▶ Your goal: An exact copy of every entry is required, minus the pictures.

▶ Data provided:
▼▼▼

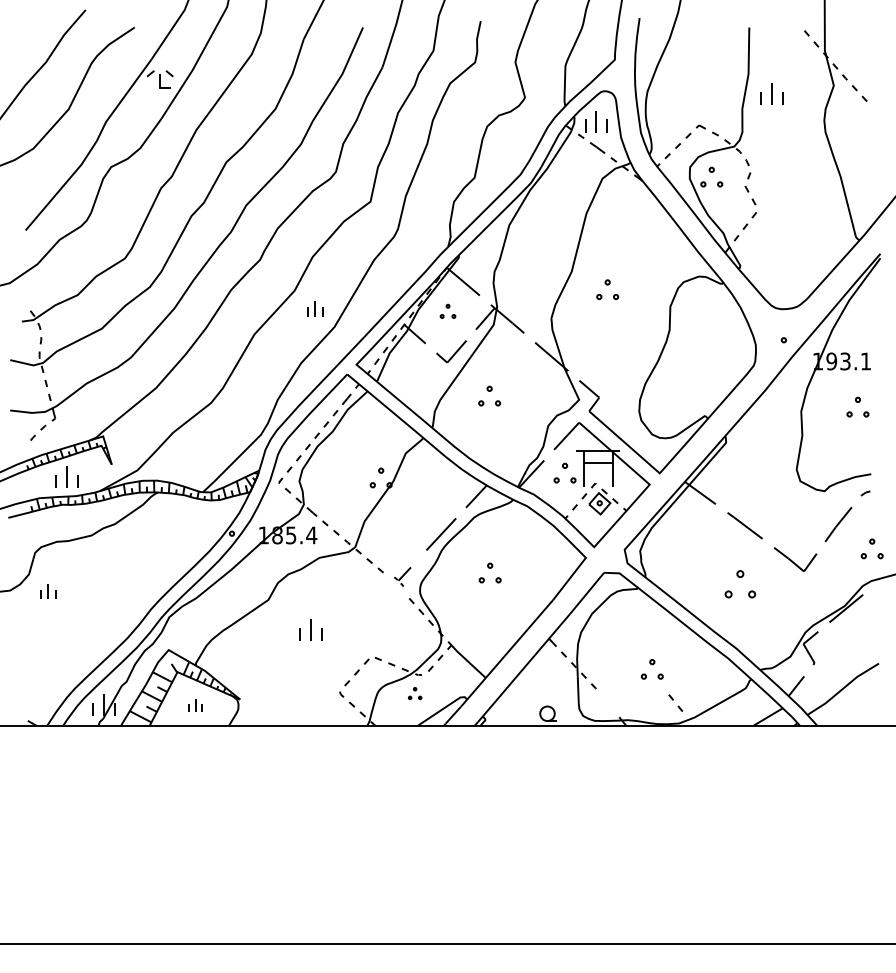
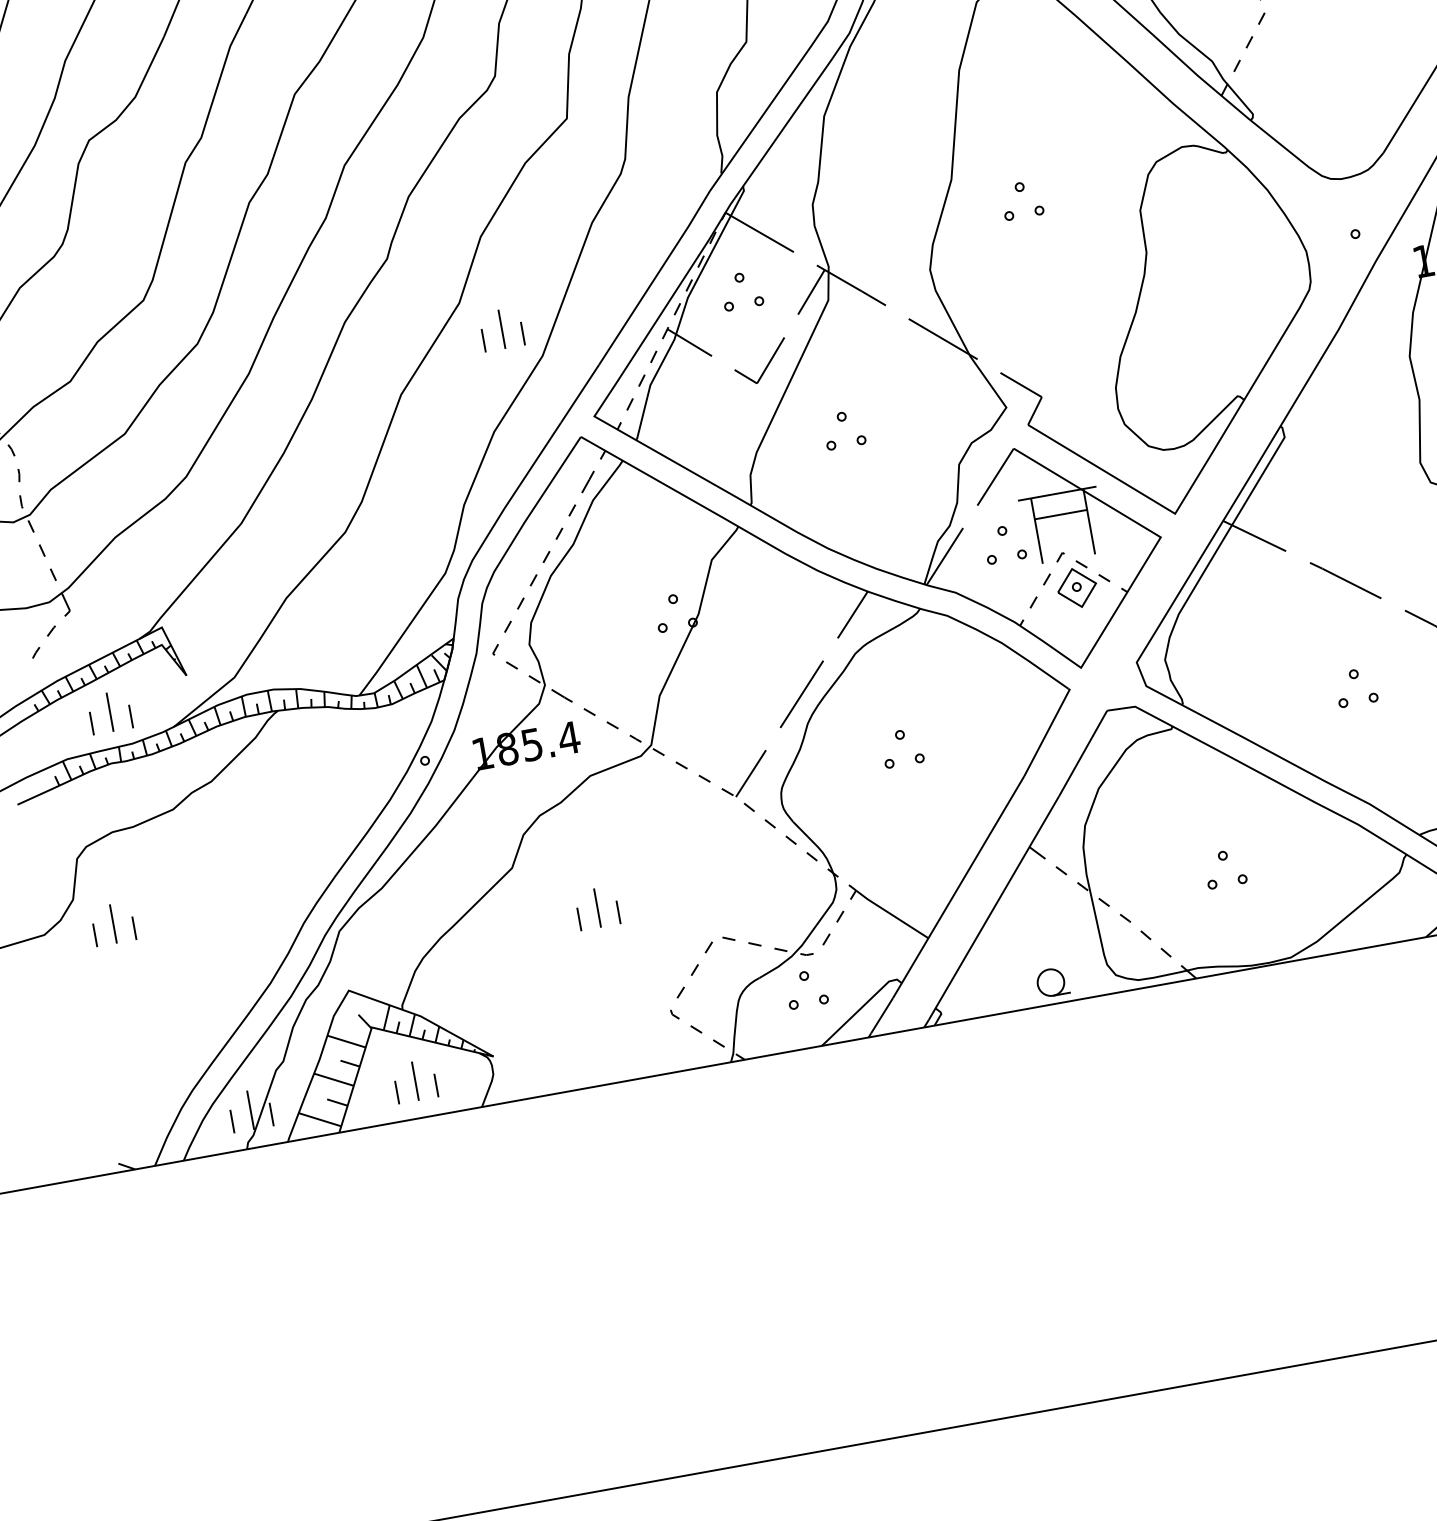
part: (314, 308) -> (500, 328), size x1.43
part: (447, 311) -> (740, 291), size x1.43
part: (402, 576) -> (745, 782), size x1.67
part: (740, 584) -> (1356, 687), size x0.71
part: (47, 590) -> (111, 922), size x1.43
part: (414, 693) -> (805, 989), size x1.67
part: (675, 702) -> (1155, 942), moved
part: (195, 704) -> (414, 1079), size x1.67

▲▲▲

▶ Answer for the task:
part: (314, 308) -> (500, 328), size x1.43
part: (447, 311) -> (740, 291), size x1.43
part: (402, 576) -> (745, 782), size x1.67
part: (740, 584) -> (1356, 687), size x0.71
part: (47, 590) -> (111, 922), size x1.43
part: (414, 693) -> (805, 989), size x1.67
part: (675, 702) -> (1155, 942), moved
part: (195, 704) -> (414, 1079), size x1.67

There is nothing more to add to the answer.